Etymology: From French imbrication, from Latin imbricātus, from imbricō, from imbrex. By surface analysis, imbricate + -ion.

  1. A set of tiles or shingles that overlap like the scales of a fish.
  2. Overlapping of layers of tissue in wound closure or in correctional or reconstructive surgery.

    SMAS flaps or SMASectomies are considered imbrications in this chapter.

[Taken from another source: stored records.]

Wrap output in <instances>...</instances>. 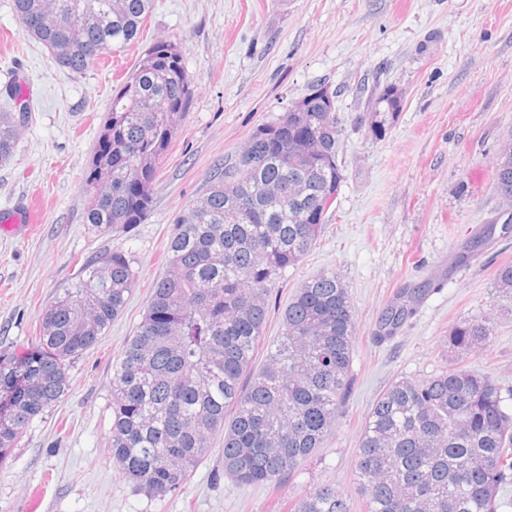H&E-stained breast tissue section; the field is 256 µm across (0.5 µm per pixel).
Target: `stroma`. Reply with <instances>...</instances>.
I'll use <instances>...</instances> for the list:
<instances>
[{
	"instance_id": "obj_1",
	"label": "stroma",
	"mask_w": 512,
	"mask_h": 512,
	"mask_svg": "<svg viewBox=\"0 0 512 512\" xmlns=\"http://www.w3.org/2000/svg\"><path fill=\"white\" fill-rule=\"evenodd\" d=\"M158 40L179 44L194 97L145 223L99 231L86 221L83 177L113 91ZM20 76L30 112L0 164V216L31 202L40 220L0 233V353L38 336L44 311L85 260L121 248L137 282L124 313L71 359L66 398L13 448L0 512H287L288 500L322 484L358 501V445L373 403L394 379L450 364L445 337L463 318L494 324L469 367L512 388V302L494 288L497 268L512 262V206L494 184L512 133V0H154L137 42L80 73L59 67L13 0H0V108ZM320 84L336 94L343 180L315 247L272 295L268 334L280 335L296 288L339 273L357 321L351 393L322 448L280 487L243 489L226 477L218 434L190 481L150 496L112 460V367L165 270L176 218L257 127ZM388 85L403 99L378 139L360 117L368 92ZM415 290L413 316L381 339L387 307Z\"/></svg>"
}]
</instances>
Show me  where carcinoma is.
<instances>
[{"label": "carcinoma", "mask_w": 512, "mask_h": 512, "mask_svg": "<svg viewBox=\"0 0 512 512\" xmlns=\"http://www.w3.org/2000/svg\"><path fill=\"white\" fill-rule=\"evenodd\" d=\"M26 31L59 64L82 72L134 42L154 0H14ZM67 14L72 27L46 18ZM194 90L178 44L159 40L139 57L112 96L84 184L87 223L128 230L143 223L152 184L189 111ZM303 112L257 128L249 153L212 176L176 220L166 273L152 287L136 333L113 367L112 459L137 489L164 497L180 489L224 433V475L247 489L278 486L322 447L350 388L354 310L340 275L323 271L296 289L283 332L267 344L270 299L285 270L316 245L318 205L336 192L341 132L336 93L318 86ZM366 108L393 125L400 102L374 88ZM19 117L0 111V161L13 155ZM497 193L512 199V135L495 163ZM251 197L229 217L237 187ZM136 281L116 248L82 268L42 316L39 336L0 355V467L30 422L69 390L70 360L90 348L125 310ZM512 301V264L495 274ZM414 312L407 299L387 308L384 337ZM493 335L483 318L463 319L445 336L456 362L433 375L395 379L365 423L356 465L366 512H496L512 484V389L463 364ZM266 345V359L255 366ZM289 512H353L329 485L297 494Z\"/></svg>", "instance_id": "carcinoma-1"}]
</instances>
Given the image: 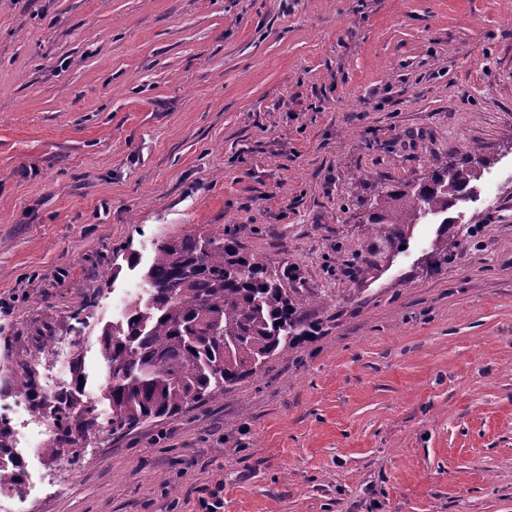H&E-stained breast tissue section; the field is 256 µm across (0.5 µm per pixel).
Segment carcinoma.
<instances>
[{
  "mask_svg": "<svg viewBox=\"0 0 512 512\" xmlns=\"http://www.w3.org/2000/svg\"><path fill=\"white\" fill-rule=\"evenodd\" d=\"M485 163L476 148L454 163L433 158L418 184L383 186L374 194L369 223L417 224L448 211ZM287 278L288 269L244 254L220 230L158 241L144 269V292L130 296L121 319L100 336L101 354L112 366L110 432L177 416L311 335L315 324L305 307L324 298L286 288ZM82 385L76 376L72 389L56 398V424L66 438Z\"/></svg>",
  "mask_w": 512,
  "mask_h": 512,
  "instance_id": "1",
  "label": "carcinoma"
}]
</instances>
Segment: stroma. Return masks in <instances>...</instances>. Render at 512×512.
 Segmentation results:
<instances>
[{"instance_id":"35a3bbf8","label":"stroma","mask_w":512,"mask_h":512,"mask_svg":"<svg viewBox=\"0 0 512 512\" xmlns=\"http://www.w3.org/2000/svg\"><path fill=\"white\" fill-rule=\"evenodd\" d=\"M477 146L447 215L369 223ZM218 229L325 296L315 332L109 435L113 249ZM31 366L81 368L97 429L39 426ZM0 420L23 512H512V0H0Z\"/></svg>"}]
</instances>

SMAS tightening is probably a more accurate description with 'open' SMAS techniques referring to imbrication and 'closed' SMAS techniques referring to plication.

  3. A sedimentary deposition in which small, flat stones are tiled in the same direction so that they overlap.

    The Archean basement beyond and beneath the northwest flanks of the turbidite basins constitutes the cratonic foreland against which northwest-directed tectonic imbrication is thought to have occurred.

  4. A phenomenon occurring in many Bantu languages in which morphemes interweave in certain morphophonological conditions.

    The Kiyaka perfective, applicative, and causative suffixes display an unusual type of infixation known in the Bantu literature as “imbrication” (see e.g. the discussion of imbrication in Tiene in chapters 4 and 6).

  5. The use of relative positioning, often by varying amounts of indentation, to define hierarchical relationships between elements of code.

    Only a subset of YAML is used: sequences are only expected to contain scalars and mappings are only expected to contain a scalar or a mapping, but with only one level of imbrication.